You must complete all components of the final project to pass the course.

Late Work

Homework or lab assignments submitted late but within 24 hours of the deadline may be accepted with a 20% penalty. Homework or lab assignments submitted any later will not be accepted.

Late work will not be accepted for the exams or the final project.

Academic Honesty

By enrolling in this course, you have agreed to abide by and uphold the provisions of the Duke Community Standard as well as the policies specific to this course. Any violations will automatically result in a grade of 0 on the assignment and will be reported to Office of Student Conduct for further action.

  • You may not discuss or otherwise work with others on the exams. Unauthorized collaboration or using unauthorized materials will be considered a violation for all students involved. More details will be given closer to the exam dates.
  • Reusing code: Unless explicitly stated otherwise, you may make use of online resources (e.g. StackOverflow) for coding examples on assignments. If you directly use code from an outside source (or use it as inspiration), you must explicitly cite where you obtained the code. Any recycled code that is discovered and is not explicitly cited will be treated as plagiarism.
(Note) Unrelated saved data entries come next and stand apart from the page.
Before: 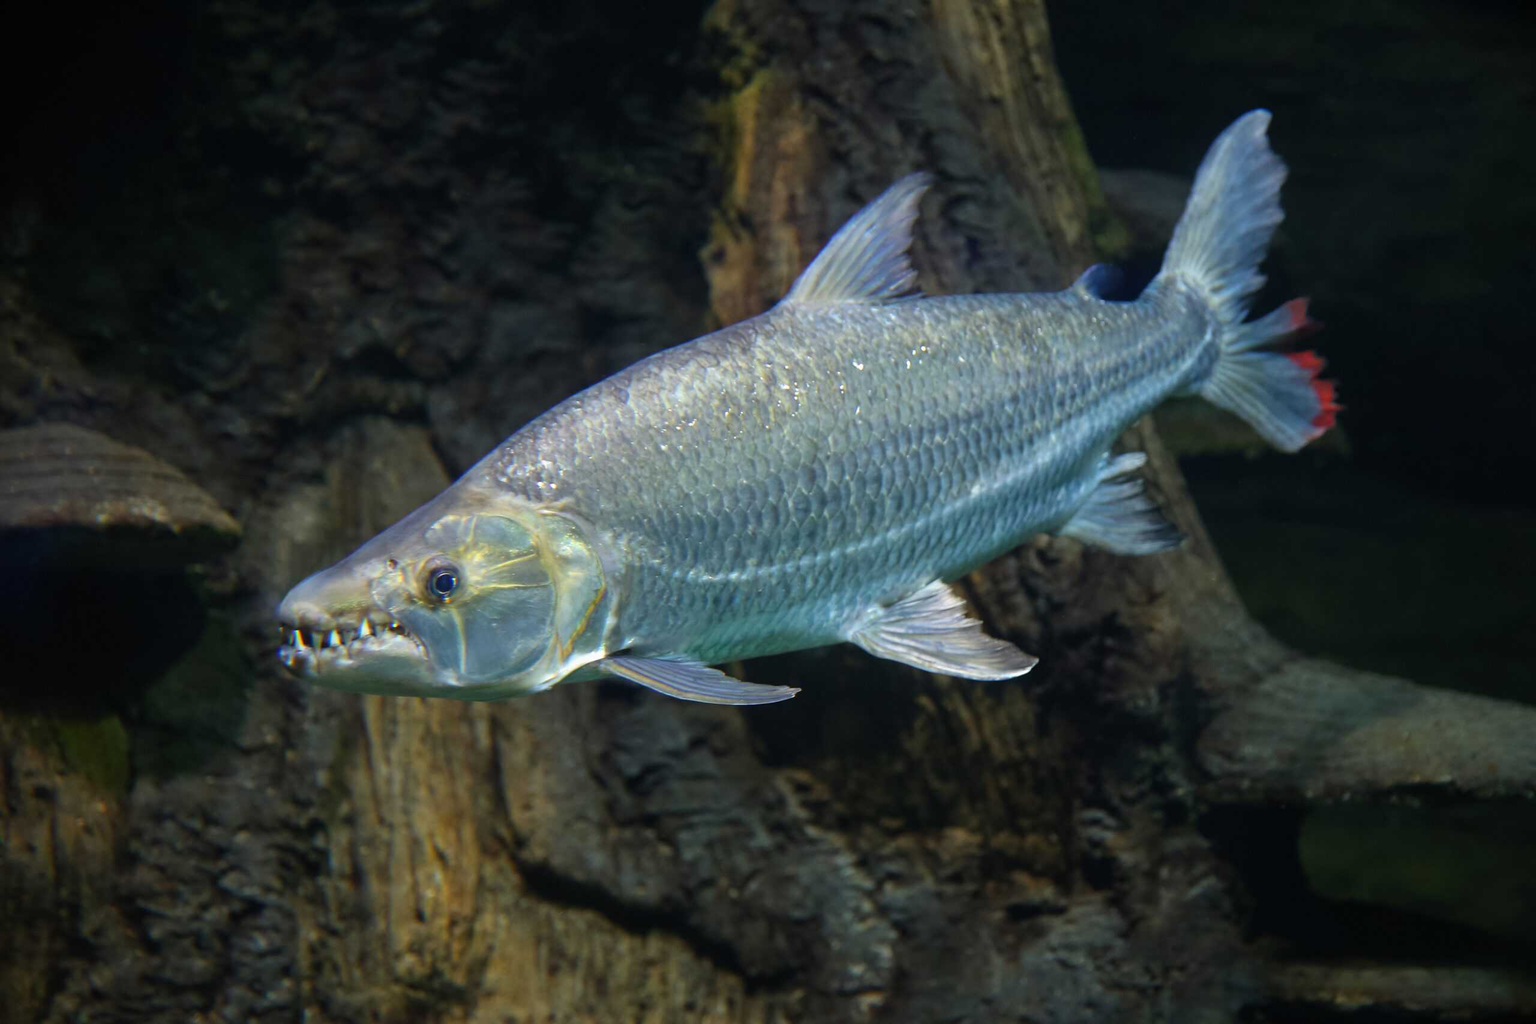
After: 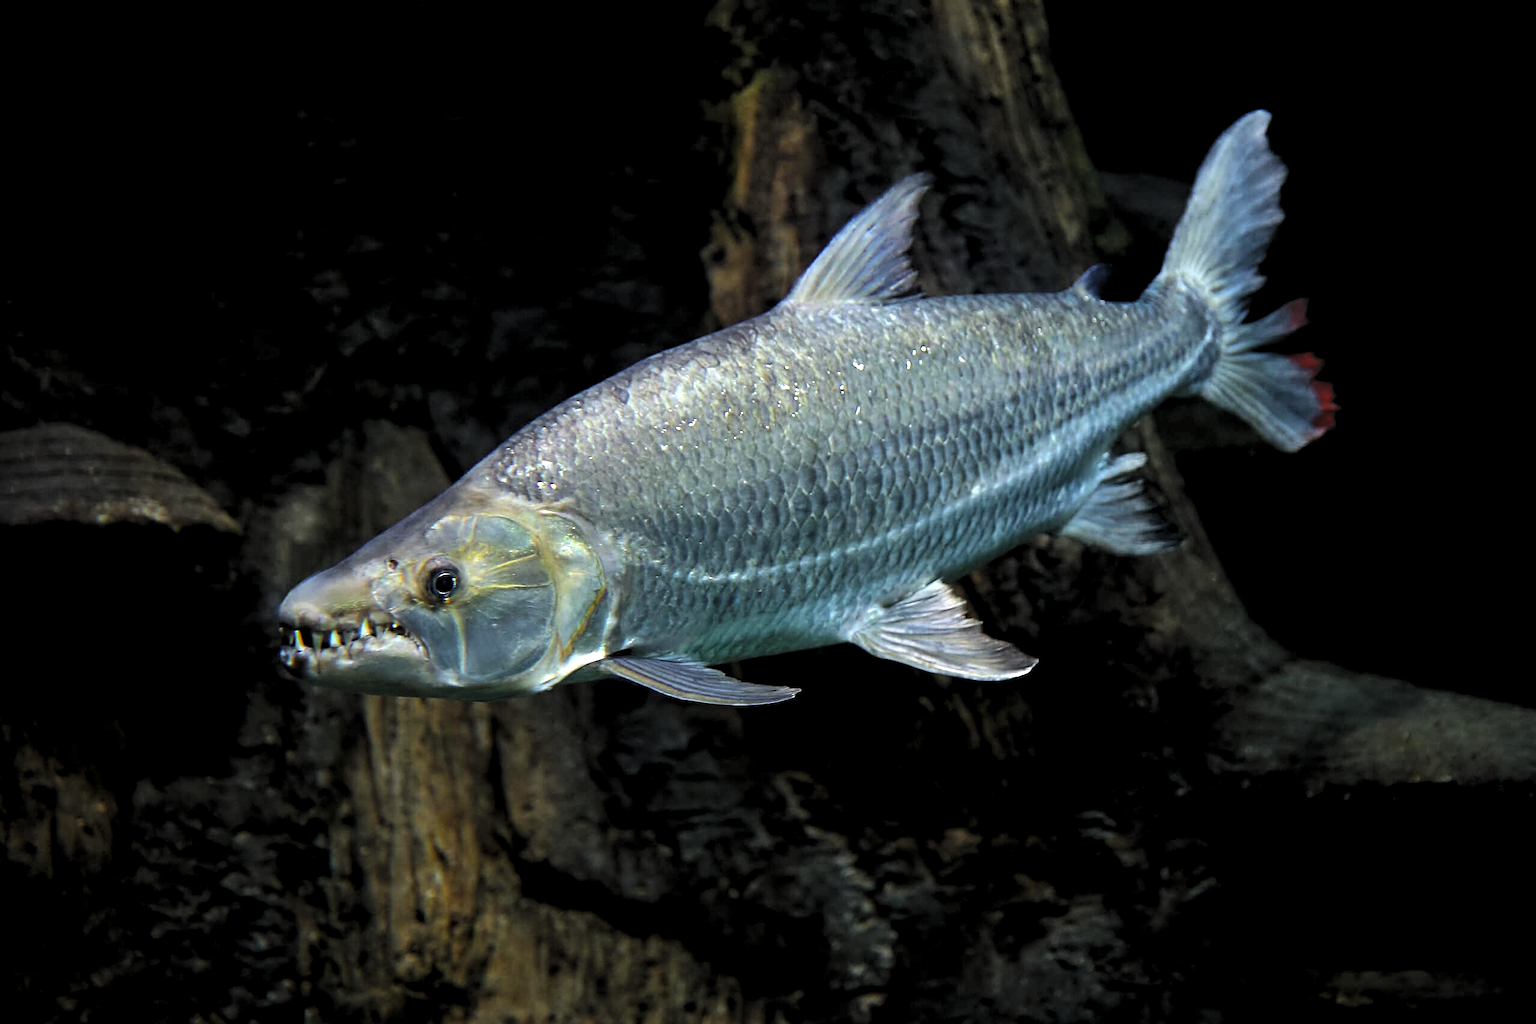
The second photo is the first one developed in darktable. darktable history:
shadows and highlights: radius 337.17, shadows 29.01, soften with gaussian
graduated density: rotation -180°, offset 27.42
levels: levels [0.129, 0.519, 0.867]
sharpen: on, module defaults
rgb levels: preserve colors max RGB
color zones: curves: ch0 [(0.27, 0.396) (0.563, 0.504) (0.75, 0.5) (0.787, 0.307)]
tone equalizer: on, module defaults
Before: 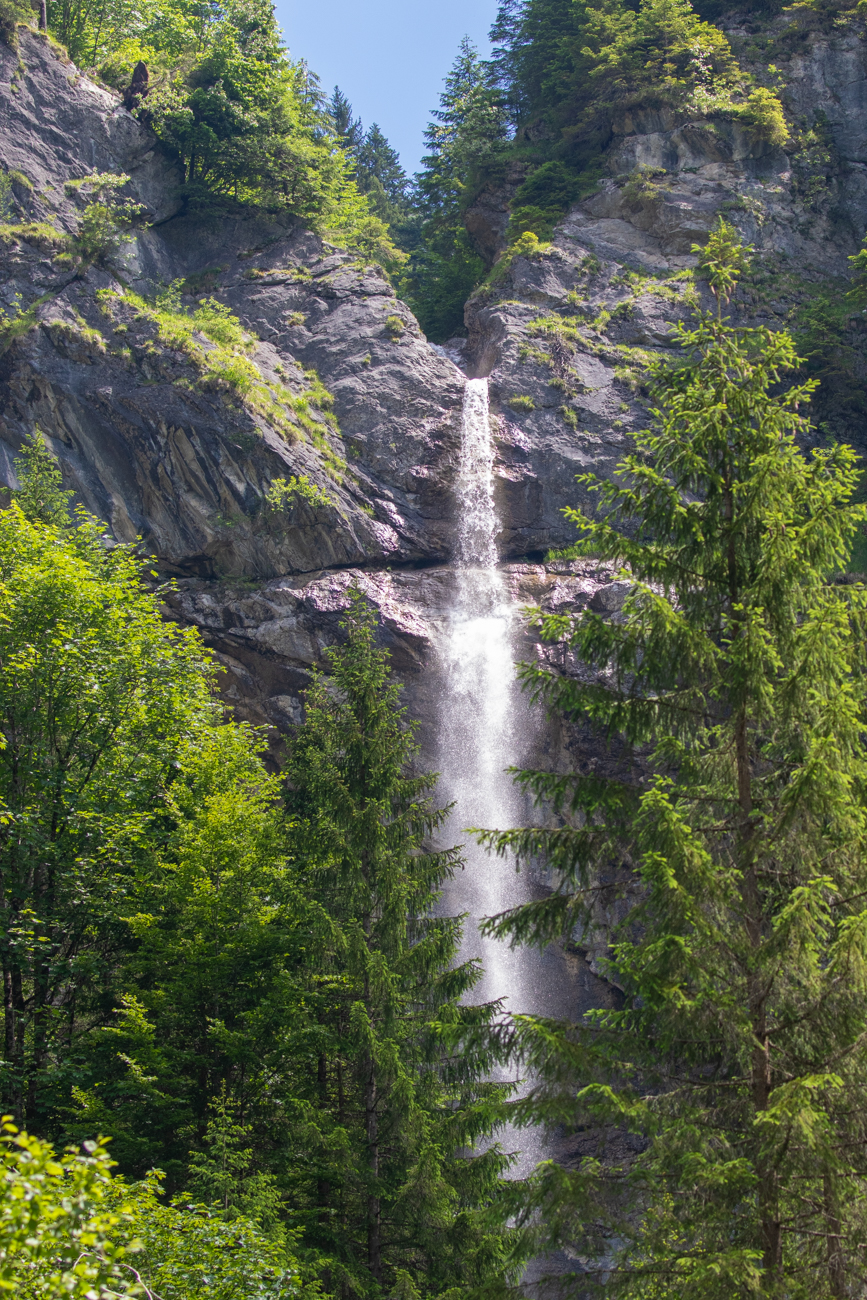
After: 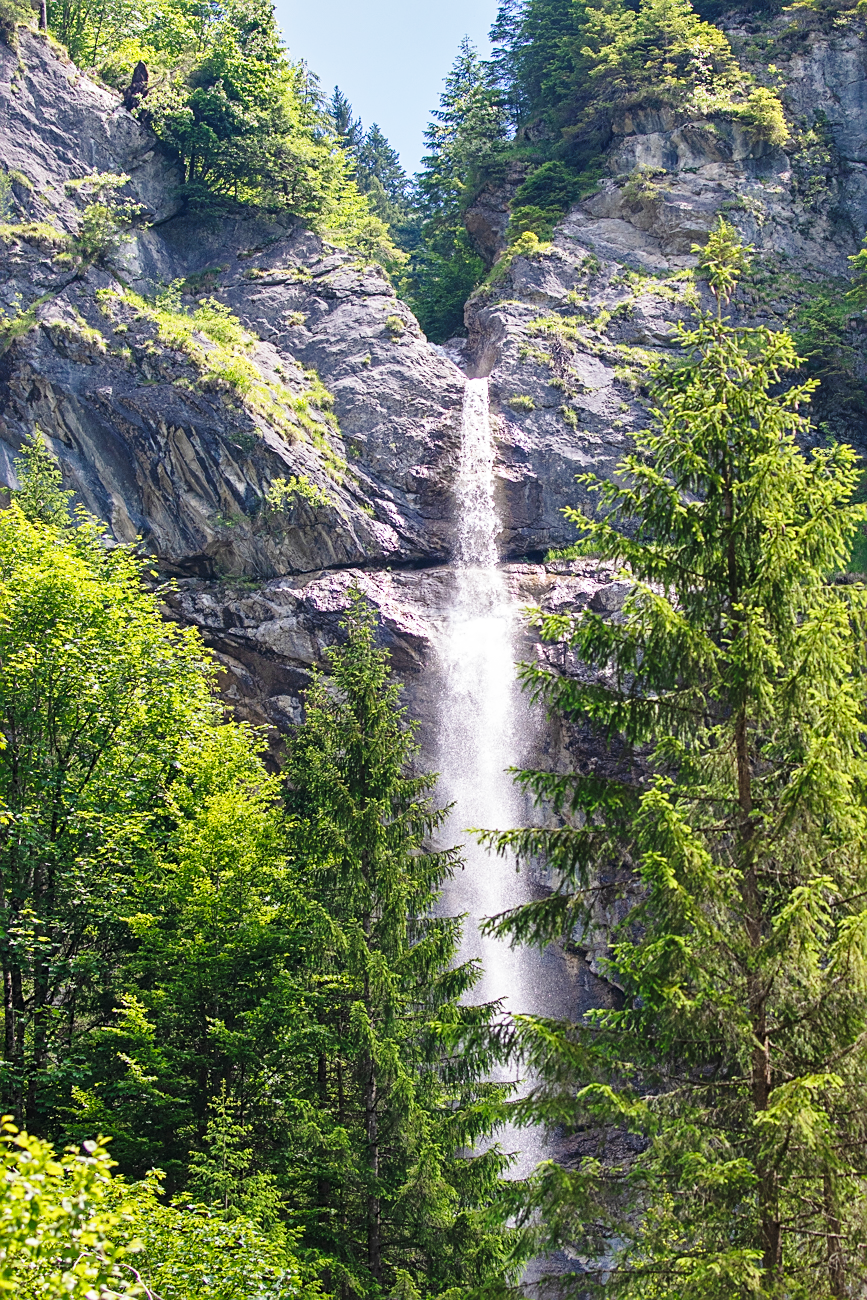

On individual assignments, you may not directly share code or write up with other students. On team assignments, you may not directly share code or write up with another team. Unauthorized sharing of the code or write up will be considered a violation for all students involved.

Regrade Requests

Regrade requests should be submitted through the regrade request form on Gradescope. Requests for a regrade must be made within 48 hours of when the assignment is returned. Due to the time consuming nature of regrades, requests submitted later will not be regraded. Requests will only be honored if there is an error in the grade calculation or a correct answer was mistakenly marked as incorrect. Regrade requests made on the basis of grading being too harsh will not be recognized. Please note that by submitting a regrade request, your entire assignment may be regraded and you may potentially lose points. Therefore, you should attend office hours to ask a member of the teaching team about your grading feedback before submitting a regrade request.

No grades will be changed after Wednesday, April 29 at 2:00pm.

Grades can only be changed by the instructor. Teaching Assistants cannot change grades on returned assignments.